Bill Cosby returned to court in Pennsylvania today (July 7) in a bid to quash a criminal trial stemming from his alleged 2004 sexual assault of Andrea Constand. At the time, she worked at Cosby’s alma mater Temple University in Philadelphia.
Cosby, now 78, and his lawyer, Christopher Tayback, appeared before Montgomery County (Pa) Judge Steven O’Neill seeking to dismiss charges or force Constand to testify, according to media reports.
Update: Judge O’Neill has denied Cosby’s motion to compel Constand’s testimony in a preliminary hearing before his criminal sex assault case goes to trial. Cosby had sought the hearing or dismissal of charges, according to the AP.
Constand, now 43, was a no-show, drawing protests from Tayback. He told the judge she should be required to testify at a preliminary hearing.
Instead, Montgomery County Prosecutor Kevin Steele called two police officers who initially investigated Constand’s complaint in 2005. They testified as to the facts in her 11-year-old statement.
Tayback argued Cosby was being denied his right to confront his accuser and called the testimony “hearsay.”
“It’s a statement that on its face begs more questions than it answers,” he told the judge.
Steele argued that he did not want to “re-traumatize” Constand by forcing her to testify.
At the time of the alleged assault, Constand was director of operations for the Temple women’s basketball team. Cosby was a major donor, who visited the school often. He also had a house in Philadelphia.
Prosecutors declined to bring charges when she initially complained to police.
But Steele last December charged the comedian with one count of aggravated indecent assault, a felony.
Steele joined the office in 1995 and rose to become first assistant district attorney. He was elected District Attorney in Nov. 2015. He took office in January.
According to testimony from her 2005 civil suit, Constand said Cosby invited her to his house.

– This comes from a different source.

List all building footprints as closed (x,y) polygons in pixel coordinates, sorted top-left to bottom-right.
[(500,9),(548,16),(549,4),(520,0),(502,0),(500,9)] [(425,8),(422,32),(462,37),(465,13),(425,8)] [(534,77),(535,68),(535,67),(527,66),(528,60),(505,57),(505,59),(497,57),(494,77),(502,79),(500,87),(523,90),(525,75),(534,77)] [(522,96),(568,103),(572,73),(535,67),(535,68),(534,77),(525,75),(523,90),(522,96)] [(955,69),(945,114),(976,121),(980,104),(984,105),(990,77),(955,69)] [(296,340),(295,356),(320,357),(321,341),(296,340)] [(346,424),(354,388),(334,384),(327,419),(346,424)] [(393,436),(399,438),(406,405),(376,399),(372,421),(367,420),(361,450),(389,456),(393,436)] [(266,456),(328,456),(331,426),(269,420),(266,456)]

He gave her three blue pills after she complained about being stressed.
He claimed the pills were “herbal medication” to help her relax, she added.
After taking them, she testified, her “knees began to shake, her limbs felt immobile, she felt dizzy and weak and she began to feel only barely conscious.”

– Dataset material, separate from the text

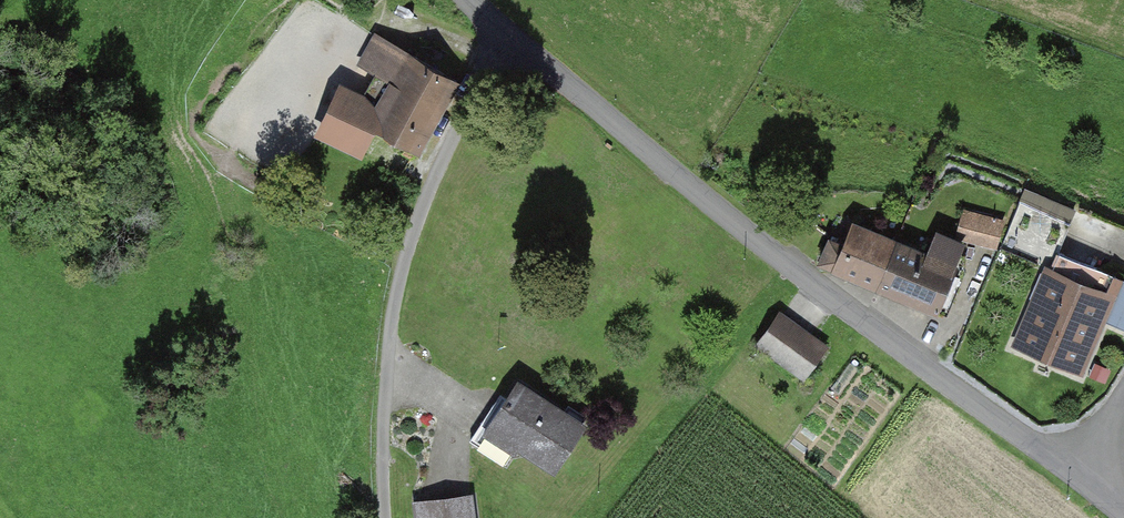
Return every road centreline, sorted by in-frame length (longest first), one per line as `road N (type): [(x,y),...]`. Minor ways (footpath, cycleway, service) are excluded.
road 1 (residential): [(466,0),(881,335),(1028,441),(1089,459)]
road 2 (track): [(502,31),(436,162),(405,245),(386,331),(377,439),(383,517)]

Cosby allegedly gave her another drug, led her to a sofa and sexually molested her. After she regained consciousness, Constand said her “clothes and undergarments were in disarray,” according to court papers.
Her civil suit was settled out of court in 2006 for an undisclosed amount. Under terms of the settlement, Cosby contends he was promised no criminal charges would be forthcoming.
The files were sealed afterward, but released to the public last year.
Cosby admitted in a deposition that he plied women with drugs so he could have sex with them. But he insisted his relationship with Constand was consensual.
More than 50 women have come forward in the past 18 months to detail similar allegations against the once-beloved comedian over the course of his career. Cosby has steadfastly denied the charges.
Many of the women said they remained silent for years because of Cosby’s stature. No criminal charges were filed against him until Steele brought his case just as the statute of limitations was nearing an end.